En vérité, M. Rousselain avait posé sa question sans arrière-pensée. Mais, du coup, à l’attitude de Raoul, il fut renseigné. Il était hors de doute que, tranquillement, en passant, son interlocuteur avait jugé bon de s’octroyer le trésor inutile de Philippe Gaverel. Ce qui tombe dans le fossé…
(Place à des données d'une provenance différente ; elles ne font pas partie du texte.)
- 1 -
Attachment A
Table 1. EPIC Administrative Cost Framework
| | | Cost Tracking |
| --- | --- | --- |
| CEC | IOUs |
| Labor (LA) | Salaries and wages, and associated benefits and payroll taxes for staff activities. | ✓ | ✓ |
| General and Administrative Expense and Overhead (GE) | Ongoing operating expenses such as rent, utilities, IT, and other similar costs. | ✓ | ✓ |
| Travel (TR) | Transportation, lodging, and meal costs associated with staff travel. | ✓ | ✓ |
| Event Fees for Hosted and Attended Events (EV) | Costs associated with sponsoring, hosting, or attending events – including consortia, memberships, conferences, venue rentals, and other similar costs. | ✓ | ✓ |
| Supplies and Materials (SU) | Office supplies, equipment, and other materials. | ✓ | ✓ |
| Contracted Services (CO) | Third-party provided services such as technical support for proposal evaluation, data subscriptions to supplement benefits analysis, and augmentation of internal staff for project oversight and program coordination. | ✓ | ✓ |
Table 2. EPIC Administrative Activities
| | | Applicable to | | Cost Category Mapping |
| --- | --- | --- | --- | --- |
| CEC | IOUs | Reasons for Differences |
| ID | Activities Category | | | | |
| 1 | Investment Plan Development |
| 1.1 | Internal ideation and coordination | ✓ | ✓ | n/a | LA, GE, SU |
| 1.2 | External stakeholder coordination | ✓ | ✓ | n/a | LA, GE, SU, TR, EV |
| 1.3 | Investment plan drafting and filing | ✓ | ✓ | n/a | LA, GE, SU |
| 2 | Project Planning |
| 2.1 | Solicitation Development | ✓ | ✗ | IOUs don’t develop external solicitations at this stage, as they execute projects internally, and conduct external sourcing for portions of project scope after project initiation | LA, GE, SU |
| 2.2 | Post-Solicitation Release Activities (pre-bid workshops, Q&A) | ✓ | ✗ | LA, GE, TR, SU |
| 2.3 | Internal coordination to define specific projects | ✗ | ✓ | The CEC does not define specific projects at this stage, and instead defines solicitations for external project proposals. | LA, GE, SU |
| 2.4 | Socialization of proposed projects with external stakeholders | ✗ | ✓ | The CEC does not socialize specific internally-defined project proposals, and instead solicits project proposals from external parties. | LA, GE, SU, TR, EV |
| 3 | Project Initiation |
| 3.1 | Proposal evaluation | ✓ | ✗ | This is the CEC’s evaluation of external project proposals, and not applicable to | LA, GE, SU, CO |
« Quel drôle d’homme ! eut l’air de dire M. Rousselain tout en voyant Raoul. Plein de délicatesse, et, avec cela, un fond inaltérable de cambrioleur. Il jouera sa vie pour le salut des autres, et il ne résistera pas à l’occasion de leur chiper leur porte-monnaie ! Vais-je lui donner la main en partant ? »

Raoul parut répondre à cette hésitation. Il dit en riant :

— À mon avis, monsieur le juge d’instruction, il faut excuser celui qui a fait ce coup-là. C’est peut-être un parfait honnête homme, qui n’aurait jamais eu l’idée de dépouiller son prochain, mais à qui la conduite du mauvais contribuable, Philippe Gaverel, enleva tout scrupule.

Et, toujours gaiement, il ajouta :

— En tout état de cause, monsieur le juge d’instruction, je crois bien que c’est là ma dernière aventure… Oui, j’ai besoin de respirer un air plus pur et de m’intéresser à de plus nobles tâches. Et puis, j’ai tellement travaillé pour les autres que j’ai bien envie de penser davantage à moi. Certes, je n’ai nullement l’intention de me retirer dans un cloître… Mais tout de même… Tenez… savez-vous, mon désir, c’est qu’on dise de moi quand je disparaîtrai : « Après tout, c’était un brave homme… Un mauvais sujet, peut-être, mais un brave homme… »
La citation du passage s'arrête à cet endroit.